Ashford has developed a memory diagnostic tool at http://www.memtrax.com to help detect memory degradation associated with Alzheimer’s as early as possible.  I signed up and tried it out, and it involves viewing a series of pictures and hitting the space bar when a picture is repeated.  It was fairly easy and more of a test than a task, like Dual N-Back or Lumosity.com.  It seems to be free and it’s cool that Ashford is putting it out there to help folks out.  He also sees huge potential for big data and web applications to enable memory testing across broad populations.  This is the sort of area where Quantified Self type data can cross over into real science.

After the talk, I got into a discussion with a Silicon Valley entrepreneur type who was skeptical about Health Extension.  It’s illuminating to discuss your beliefs with a skeptic that doesn’t listen very closely.  All of the sloppiness and jargony shorthand which is acceptable when preaching to the choir gets called into question.
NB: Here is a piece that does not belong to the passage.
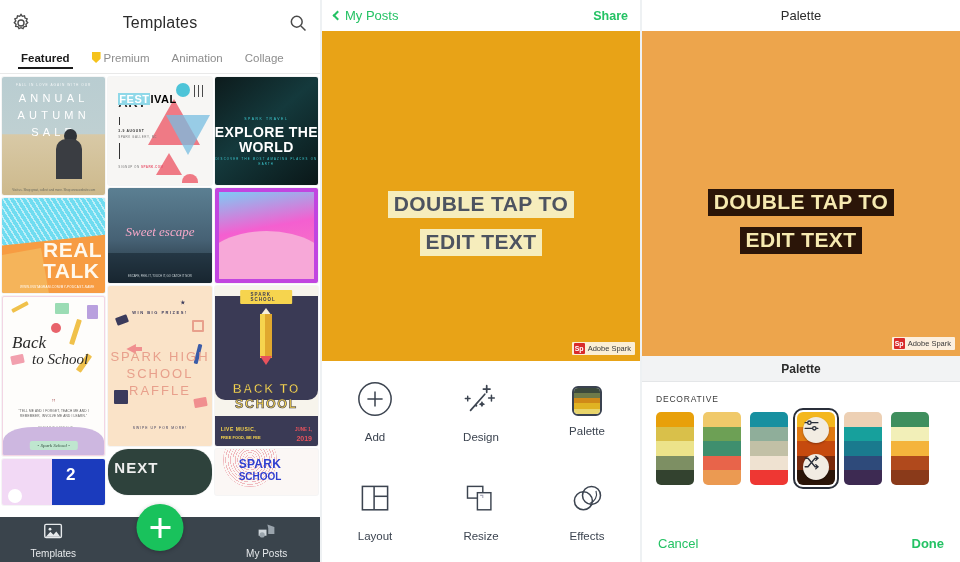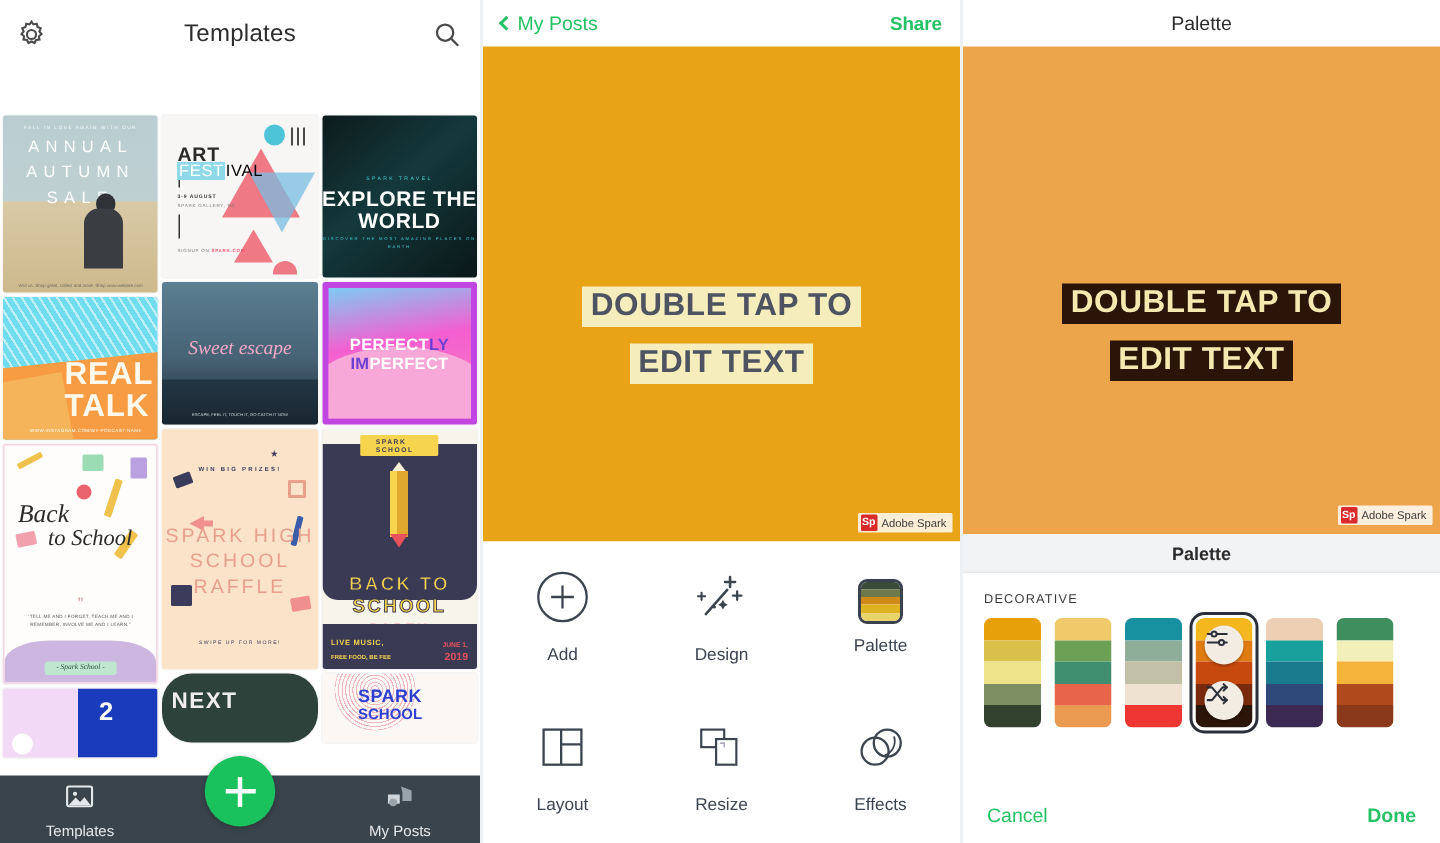"Featured" div.l-tabs { html: none -> <div> <div> <span>Featured</span> </div> <div> <span></span> <span>Premium</span> </div> <div> <span>Animation</span> </div> <div> <span>Collage</span> </div> </div> }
So why am I in favor of health extension after all?  I think the key lays in the distinction between life extension and health extension.  No one wants to live 50 additional years in the poor health of a typical 80 year old today.  The goal is to extend the period of health for humans.  That’s a big deal.  It would lead to a huge reduction in suffering worldwide, massive economic benefits for states burdened with high health costs, and it’s just what I want for myself and my own loved ones here and now.
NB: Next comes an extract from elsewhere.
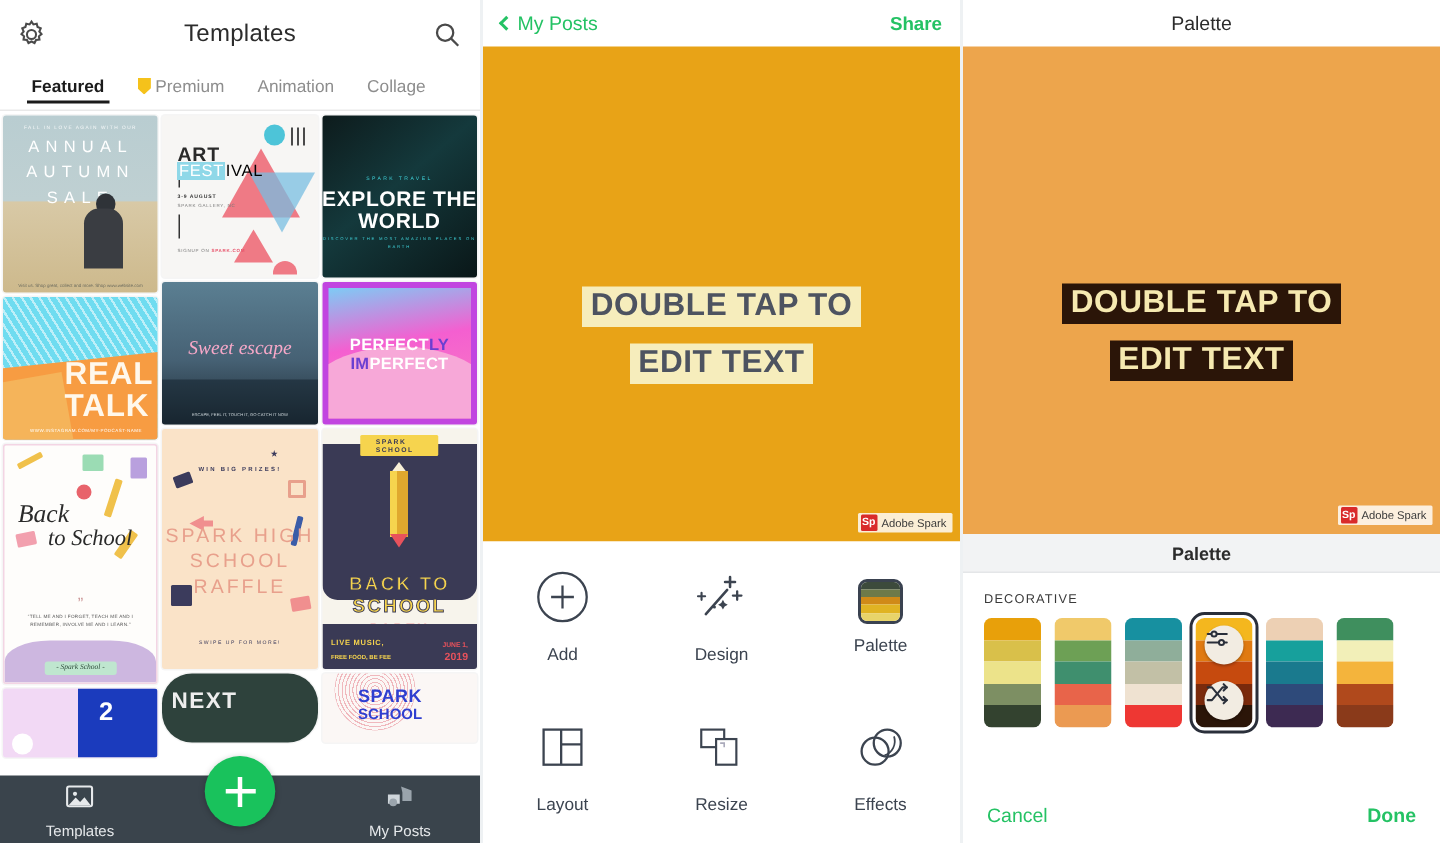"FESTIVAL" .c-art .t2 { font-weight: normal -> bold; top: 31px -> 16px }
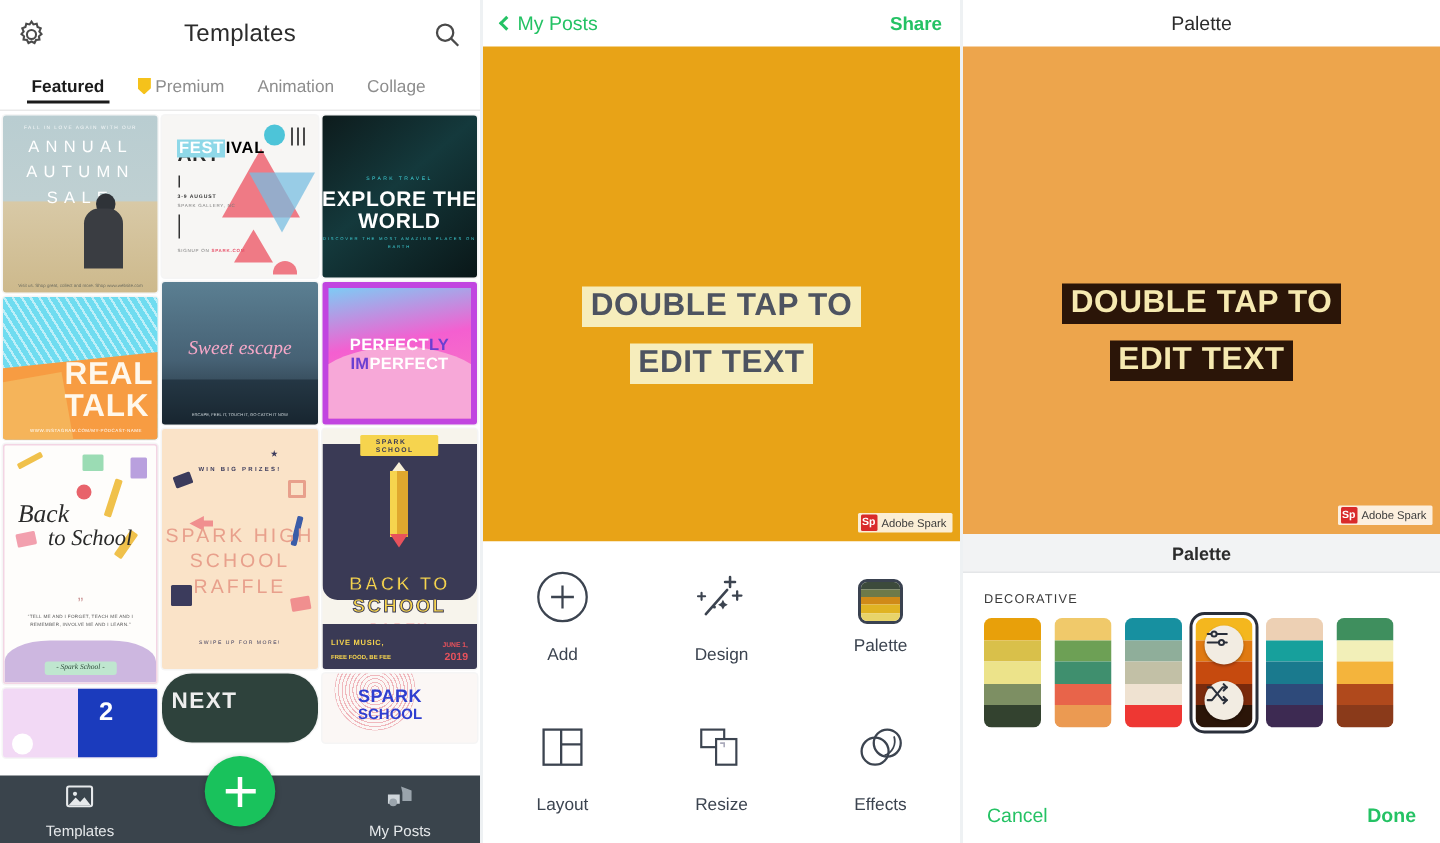"PERFECTLY" div.t { html: <div> <span>PERFECT</span><span>LY</span><br> <span>IM</span><span>PERFECT</span> </div> -> none }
Of course this skeptic brought up the standard Malthusian argument that the earth couldn’t sustain humans with extended health spans.  In response, I brought up the Haber process which is an example of how human ingenuity throws a wrench into Malthusian calculations.  The Haber process extracts nitrogen from the air in the form of ammonia.  Big deal, right?  Well fertilizer generated from ammonia produced by the Haber process is estimated to be responsible for sustaining one-third of the Earth’s population.  So when we consider the sustainability of life extension, we should consider what other breakthroughs like the Haber process lay around the corner.
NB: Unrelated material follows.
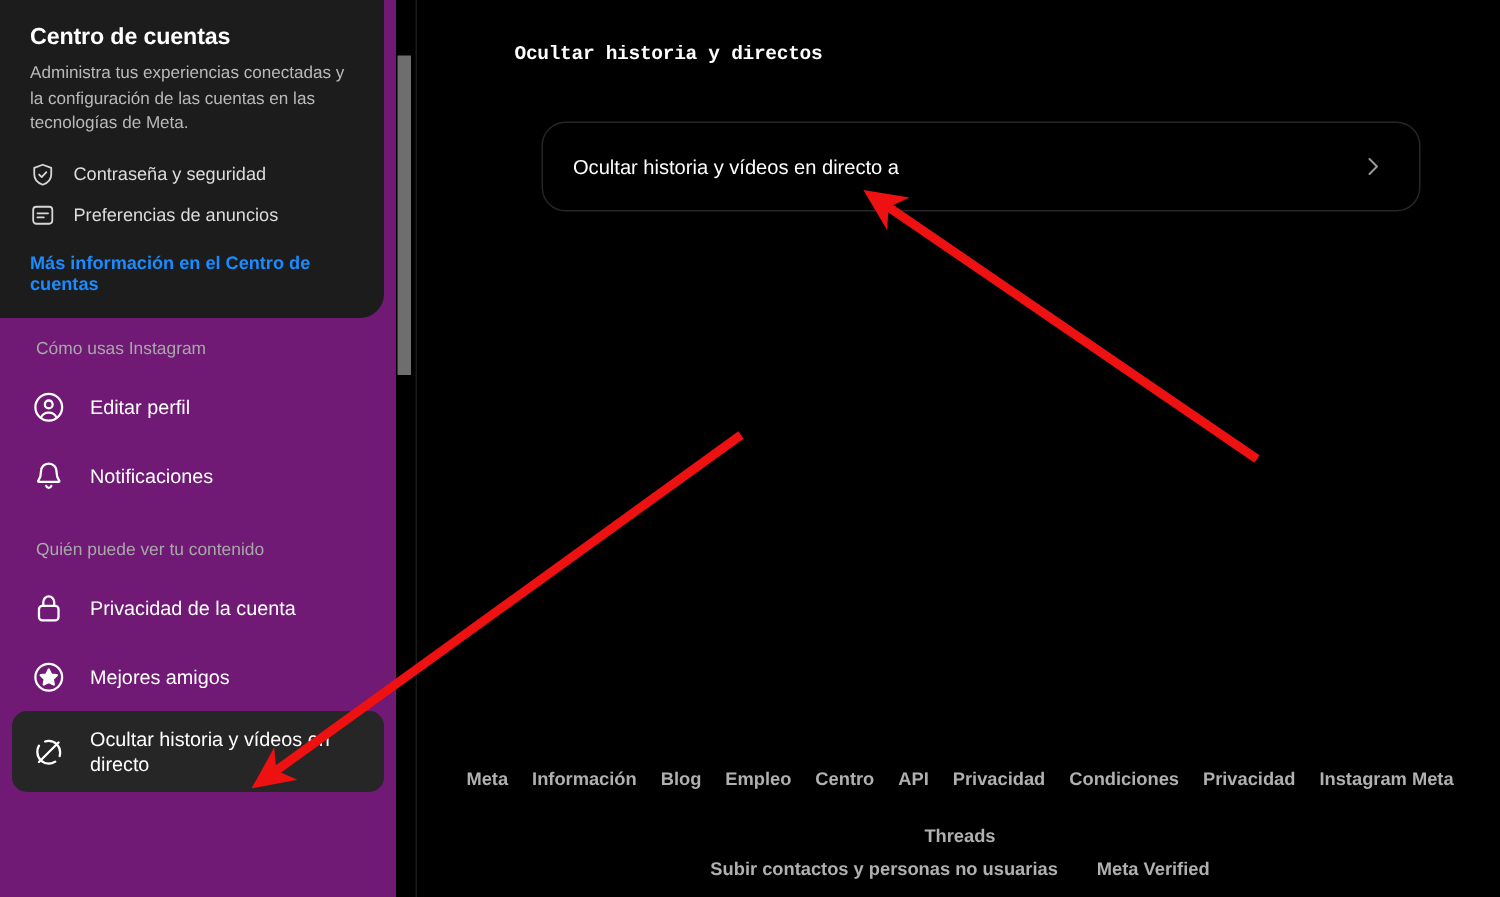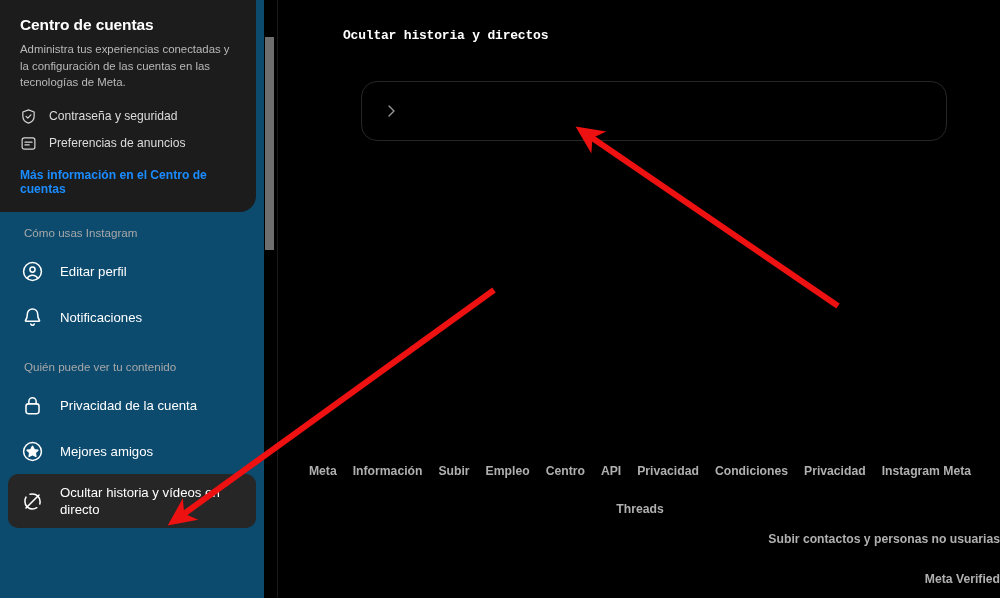"Centro de cuentas" #sidebar { background: #0c4a6e -> #701a75 }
The flip side of this argument is that a ballooning Haber enabled population is degrading the earth at a more rapid pace.  I might argue that folks who oppose health extension on sustainability grounds should consider that the poverty induced high reproductive rates of the developing world probably dwarf any environmental impact that health extension might have.  Arguments about the stagnation of innovation notwithstanding, I will assert that humans are inventive enough to increase efficiencies, and sensible enough to reign in fertility, as their conditions improve.  So let’s go help pull the Global South out of poverty so that their fertility rates go down to more manageable levels and work on health extension.

Another point that came up that evening was this common Silicon Valley refrain that startup founders need to stop focusing on minor first world problems and start tackling the real problems of the world.  At the same time we hear that VCs have turned cowardly and are now demanding that startups have an established customer base and revenue before they will dip a tremulous toe into the water and risk their precious cash.  So the problem is probably not founders without vision, as much as capital without guts.

Overall this was an interesting evening that touched on a range of topics.  Alzheimer’s disease is a serious illness that will probably increase in frequency as the population ages and lifespans continue their historical increase.  It may be that the big drug companies need to slow down and dig deeper into the fundamental biological processes underpinning this disease in order to come up with truly effective treatments.  I admire the work of researchers such as Dr. Ashford, who tirelessly probe into the maddening complexities of human biology looking for these answers.  Even if he is a fatalist who insists that we are all doomed to die in the nearing galactic traffic accident.